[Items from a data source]
[Start of section]
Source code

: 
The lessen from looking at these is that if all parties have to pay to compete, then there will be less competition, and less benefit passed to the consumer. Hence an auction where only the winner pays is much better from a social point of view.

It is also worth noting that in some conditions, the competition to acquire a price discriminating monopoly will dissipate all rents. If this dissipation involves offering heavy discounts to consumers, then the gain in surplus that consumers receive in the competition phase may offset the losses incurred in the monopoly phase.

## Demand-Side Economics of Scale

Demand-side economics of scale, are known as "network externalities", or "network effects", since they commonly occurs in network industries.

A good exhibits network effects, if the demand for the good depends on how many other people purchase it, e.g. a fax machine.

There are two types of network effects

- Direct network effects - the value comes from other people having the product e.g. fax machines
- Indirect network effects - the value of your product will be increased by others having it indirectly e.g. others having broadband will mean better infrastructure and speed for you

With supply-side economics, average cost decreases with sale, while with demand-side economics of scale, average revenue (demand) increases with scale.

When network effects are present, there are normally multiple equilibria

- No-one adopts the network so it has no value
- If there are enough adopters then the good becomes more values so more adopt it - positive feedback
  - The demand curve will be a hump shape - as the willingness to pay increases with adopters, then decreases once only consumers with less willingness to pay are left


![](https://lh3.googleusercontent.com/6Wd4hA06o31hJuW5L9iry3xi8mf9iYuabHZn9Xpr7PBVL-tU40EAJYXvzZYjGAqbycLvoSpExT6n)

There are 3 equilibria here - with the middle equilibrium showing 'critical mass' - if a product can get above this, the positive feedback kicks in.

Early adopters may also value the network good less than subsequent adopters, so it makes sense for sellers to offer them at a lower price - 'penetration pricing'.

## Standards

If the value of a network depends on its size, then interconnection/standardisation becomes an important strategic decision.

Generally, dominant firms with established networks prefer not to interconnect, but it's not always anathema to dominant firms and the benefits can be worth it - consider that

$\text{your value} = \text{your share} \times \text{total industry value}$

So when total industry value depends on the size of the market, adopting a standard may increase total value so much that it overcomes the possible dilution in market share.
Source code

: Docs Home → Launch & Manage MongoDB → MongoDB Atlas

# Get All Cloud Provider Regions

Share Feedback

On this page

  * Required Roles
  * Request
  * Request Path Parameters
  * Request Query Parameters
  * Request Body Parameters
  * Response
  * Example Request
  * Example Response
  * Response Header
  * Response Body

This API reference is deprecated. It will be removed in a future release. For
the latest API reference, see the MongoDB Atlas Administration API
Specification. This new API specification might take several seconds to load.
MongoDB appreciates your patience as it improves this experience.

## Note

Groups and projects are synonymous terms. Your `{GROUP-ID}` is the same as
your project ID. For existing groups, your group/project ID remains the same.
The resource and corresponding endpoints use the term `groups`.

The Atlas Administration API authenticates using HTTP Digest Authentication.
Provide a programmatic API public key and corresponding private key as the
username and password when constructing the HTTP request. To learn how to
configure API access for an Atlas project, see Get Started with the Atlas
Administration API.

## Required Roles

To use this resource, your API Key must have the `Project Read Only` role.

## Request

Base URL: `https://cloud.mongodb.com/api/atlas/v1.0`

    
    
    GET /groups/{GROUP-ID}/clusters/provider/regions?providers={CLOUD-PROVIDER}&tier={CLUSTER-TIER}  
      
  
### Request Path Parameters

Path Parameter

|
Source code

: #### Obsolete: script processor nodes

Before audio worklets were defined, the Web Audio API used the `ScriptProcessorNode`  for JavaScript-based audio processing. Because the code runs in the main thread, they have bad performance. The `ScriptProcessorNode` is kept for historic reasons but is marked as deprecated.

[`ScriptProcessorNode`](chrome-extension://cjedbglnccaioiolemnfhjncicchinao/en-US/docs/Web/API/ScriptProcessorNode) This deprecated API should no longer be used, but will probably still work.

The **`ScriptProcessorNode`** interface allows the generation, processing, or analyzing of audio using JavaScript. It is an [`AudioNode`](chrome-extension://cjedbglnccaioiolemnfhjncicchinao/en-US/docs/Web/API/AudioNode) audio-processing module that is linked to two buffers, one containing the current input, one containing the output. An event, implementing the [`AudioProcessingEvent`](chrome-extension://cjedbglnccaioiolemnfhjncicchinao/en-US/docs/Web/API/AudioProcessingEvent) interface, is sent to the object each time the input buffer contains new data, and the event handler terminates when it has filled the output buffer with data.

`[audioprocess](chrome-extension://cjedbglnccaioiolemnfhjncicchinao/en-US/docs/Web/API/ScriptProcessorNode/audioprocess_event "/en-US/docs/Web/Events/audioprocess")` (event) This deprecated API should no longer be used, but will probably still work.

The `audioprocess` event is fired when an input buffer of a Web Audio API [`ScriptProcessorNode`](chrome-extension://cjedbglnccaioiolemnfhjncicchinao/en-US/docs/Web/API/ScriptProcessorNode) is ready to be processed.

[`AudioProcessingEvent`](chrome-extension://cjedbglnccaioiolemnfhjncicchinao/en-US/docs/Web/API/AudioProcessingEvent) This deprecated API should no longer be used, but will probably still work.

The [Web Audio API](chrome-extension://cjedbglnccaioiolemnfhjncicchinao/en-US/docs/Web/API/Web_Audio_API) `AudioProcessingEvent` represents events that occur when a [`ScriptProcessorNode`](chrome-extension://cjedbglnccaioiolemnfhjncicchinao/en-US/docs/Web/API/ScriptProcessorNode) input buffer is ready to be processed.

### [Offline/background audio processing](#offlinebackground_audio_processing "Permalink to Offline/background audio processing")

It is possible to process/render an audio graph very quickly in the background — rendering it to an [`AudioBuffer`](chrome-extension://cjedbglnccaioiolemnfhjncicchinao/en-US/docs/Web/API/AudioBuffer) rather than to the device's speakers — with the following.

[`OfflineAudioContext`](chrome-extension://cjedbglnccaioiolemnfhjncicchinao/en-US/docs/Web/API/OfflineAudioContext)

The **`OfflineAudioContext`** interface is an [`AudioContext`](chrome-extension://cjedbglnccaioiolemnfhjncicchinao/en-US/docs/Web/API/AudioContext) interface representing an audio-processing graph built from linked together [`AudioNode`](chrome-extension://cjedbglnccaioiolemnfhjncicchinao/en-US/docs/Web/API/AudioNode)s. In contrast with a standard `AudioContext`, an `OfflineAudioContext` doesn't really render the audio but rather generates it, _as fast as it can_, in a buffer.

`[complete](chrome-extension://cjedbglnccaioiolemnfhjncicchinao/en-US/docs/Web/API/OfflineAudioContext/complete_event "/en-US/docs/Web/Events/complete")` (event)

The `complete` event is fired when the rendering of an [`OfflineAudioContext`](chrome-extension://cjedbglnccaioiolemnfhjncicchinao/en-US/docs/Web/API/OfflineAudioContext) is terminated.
[End of section]
* [Assigned task]:
Express every line of the rows above as a JSON list of strings, with one string per line and blank lines left out.

* [Result for this exercise]:
[
  "Source code",
  ": ",
  "The lessen from looking at these is that if all parties have to pay to compete, then there will be less competition, and less benefit passed to the consumer. Hence an auction where only the winner pays is much better from a social point of view.",
  "It is also worth noting that in some conditions, the competition to acquire a price discriminating monopoly will dissipate all rents. If this dissipation involves offering heavy discounts to consumers, then the gain in surplus that consumers receive in the competition phase may offset the losses incurred in the monopoly phase.",
  "## Demand-Side Economics of Scale",
  "Demand-side economics of scale, are known as \"network externalities\", or \"network effects\", since they commonly occurs in network industries.",
  "A good exhibits network effects, if the demand for the good depends on how many other people purchase it, e.g. a fax machine.",
  "There are two types of network effects",
  "- Direct network effects - the value comes from other people having the product e.g. fax machines",
  "- Indirect network effects - the value of your product will be increased by others having it indirectly e.g. others having broadband will mean better infrastructure and speed for you",
  "With supply-side economics, average cost decreases with sale, while with demand-side economics of scale, average revenue (demand) increases with scale.",
  "When network effects are present, there are normally multiple equilibria",
  "- No-one adopts the network so it has no value",
  "- If there are enough adopters then the good becomes more values so more adopt it - positive feedback",
  "  - The demand curve will be a hump shape - as the willingness to pay increases with adopters, then decreases once only consumers with less willingness to pay are left",
  "![](https://lh3.googleusercontent.com/6Wd4hA06o31hJuW5L9iry3xi8mf9iYuabHZn9Xpr7PBVL-tU40EAJYXvzZYjGAqbycLvoSpExT6n)",
  "There are 3 equilibria here - with the middle equilibrium showing 'critical mass' - if a product can get above this, the positive feedback kicks in.",
  "Early adopters may also value the network good less than subsequent adopters, so it makes sense for sellers to offer them at a lower price - 'penetration pricing'.",
  "## Standards",
  "If the value of a network depends on its size, then interconnection/standardisation becomes an important strategic decision.",
  "Generally, dominant firms with established networks prefer not to interconnect, but it's not always anathema to dominant firms and the benefits can be worth it - consider that",
  "$\\text{your value} = \\text{your share} \\times \\text{total industry value}$",
  "So when total industry value depends on the size of the market, adopting a standard may increase total value so much that it overcomes the possible dilution in market share.",
  "Source code",
  ": Docs Home → Launch & Manage MongoDB → MongoDB Atlas",
  "# Get All Cloud Provider Regions",
  "Share Feedback",
  "On this page",
  "  * Required Roles",
  "  * Request",
  "  * Request Path Parameters",
  "  * Request Query Parameters",
  "  * Request Body Parameters",
  "  * Response",
  "  * Example Request",
  "  * Example Response",
  "  * Response Header",
  "  * Response Body",
  "This API reference is deprecated. It will be removed in a future release. For",
  "the latest API reference, see the MongoDB Atlas Administration API",
  "Specification. This new API specification might take several seconds to load.",
  "MongoDB appreciates your patience as it improves this experience.",
  "## Note",
  "Groups and projects are synonymous terms. Your `{GROUP-ID}` is the same as",
  "your project ID. For existing groups, your group/project ID remains the same.",
  "The resource and corresponding endpoints use the term `groups`.",
  "The Atlas Administration API authenticates using HTTP Digest Authentication.",
  "Provide a programmatic API public key and corresponding private key as the",
  "username and password when constructing the HTTP request. To learn how to",
  "configure API access for an Atlas project, see Get Started with the Atlas",
  "Administration API.",
  "## Required Roles",
  "To use this resource, your API Key must have the `Project Read Only` role.",
  "## Request",
  "Base URL: `https://cloud.mongodb.com/api/atlas/v1.0`",
  "    GET /groups/{GROUP-ID}/clusters/provider/regions?providers={CLOUD-PROVIDER}&tier={CLUSTER-TIER}  ",
  "### Request Path Parameters",
  "Path Parameter",
  "|",
  "Source code",
  ": #### Obsolete: script processor nodes",
  "Before audio worklets were defined, the Web Audio API used the `ScriptProcessorNode`  for JavaScript-based audio processing. Because the code runs in the main thread, they have bad performance. The `ScriptProcessorNode` is kept for historic reasons but is marked as deprecated.",
  "[`ScriptProcessorNode`](chrome-extension://cjedbglnccaioiolemnfhjncicchinao/en-US/docs/Web/API/ScriptProcessorNode) This deprecated API should no longer be used, but will probably still work.",
  "The **`ScriptProcessorNode`** interface allows the generation, processing, or analyzing of audio using JavaScript. It is an [`AudioNode`](chrome-extension://cjedbglnccaioiolemnfhjncicchinao/en-US/docs/Web/API/AudioNode) audio-processing module that is linked to two buffers, one containing the current input, one containing the output. An event, implementing the [`AudioProcessingEvent`](chrome-extension://cjedbglnccaioiolemnfhjncicchinao/en-US/docs/Web/API/AudioProcessingEvent) interface, is sent to the object each time the input buffer contains new data, and the event handler terminates when it has filled the output buffer with data.",
  "`[audioprocess](chrome-extension://cjedbglnccaioiolemnfhjncicchinao/en-US/docs/Web/API/ScriptProcessorNode/audioprocess_event \"/en-US/docs/Web/Events/audioprocess\")` (event) This deprecated API should no longer be used, but will probably still work.",
  "The `audioprocess` event is fired when an input buffer of a Web Audio API [`ScriptProcessorNode`](chrome-extension://cjedbglnccaioiolemnfhjncicchinao/en-US/docs/Web/API/ScriptProcessorNode) is ready to be processed.",
  "[`AudioProcessingEvent`](chrome-extension://cjedbglnccaioiolemnfhjncicchinao/en-US/docs/Web/API/AudioProcessingEvent) This deprecated API should no longer be used, but will probably still work.",
  "The [Web Audio API](chrome-extension://cjedbglnccaioiolemnfhjncicchinao/en-US/docs/Web/API/Web_Audio_API) `AudioProcessingEvent` represents events that occur when a [`ScriptProcessorNode`](chrome-extension://cjedbglnccaioiolemnfhjncicchinao/en-US/docs/Web/API/ScriptProcessorNode) input buffer is ready to be processed.",
  "### [Offline/background audio processing](#offlinebackground_audio_processing \"Permalink to Offline/background audio processing\")",
  "It is possible to process/render an audio graph very quickly in the background — rendering it to an [`AudioBuffer`](chrome-extension://cjedbglnccaioiolemnfhjncicchinao/en-US/docs/Web/API/AudioBuffer) rather than to the device's speakers — with the following.",
  "[`OfflineAudioContext`](chrome-extension://cjedbglnccaioiolemnfhjncicchinao/en-US/docs/Web/API/OfflineAudioContext)",
  "The **`OfflineAudioContext`** interface is an [`AudioContext`](chrome-extension://cjedbglnccaioiolemnfhjncicchinao/en-US/docs/Web/API/AudioContext) interface representing an audio-processing graph built from linked together [`AudioNode`](chrome-extension://cjedbglnccaioiolemnfhjncicchinao/en-US/docs/Web/API/AudioNode)s. In contrast with a standard `AudioContext`, an `OfflineAudioContext` doesn't really render the audio but rather generates it, _as fast as it can_, in a buffer.",
  "`[complete](chrome-extension://cjedbglnccaioiolemnfhjncicchinao/en-US/docs/Web/API/OfflineAudioContext/complete_event \"/en-US/docs/Web/Events/complete\")` (event)",
  "The `complete` event is fired when the rendering of an [`OfflineAudioContext`](chrome-extension://cjedbglnccaioiolemnfhjncicchinao/en-US/docs/Web/API/OfflineAudioContext) is terminated."
]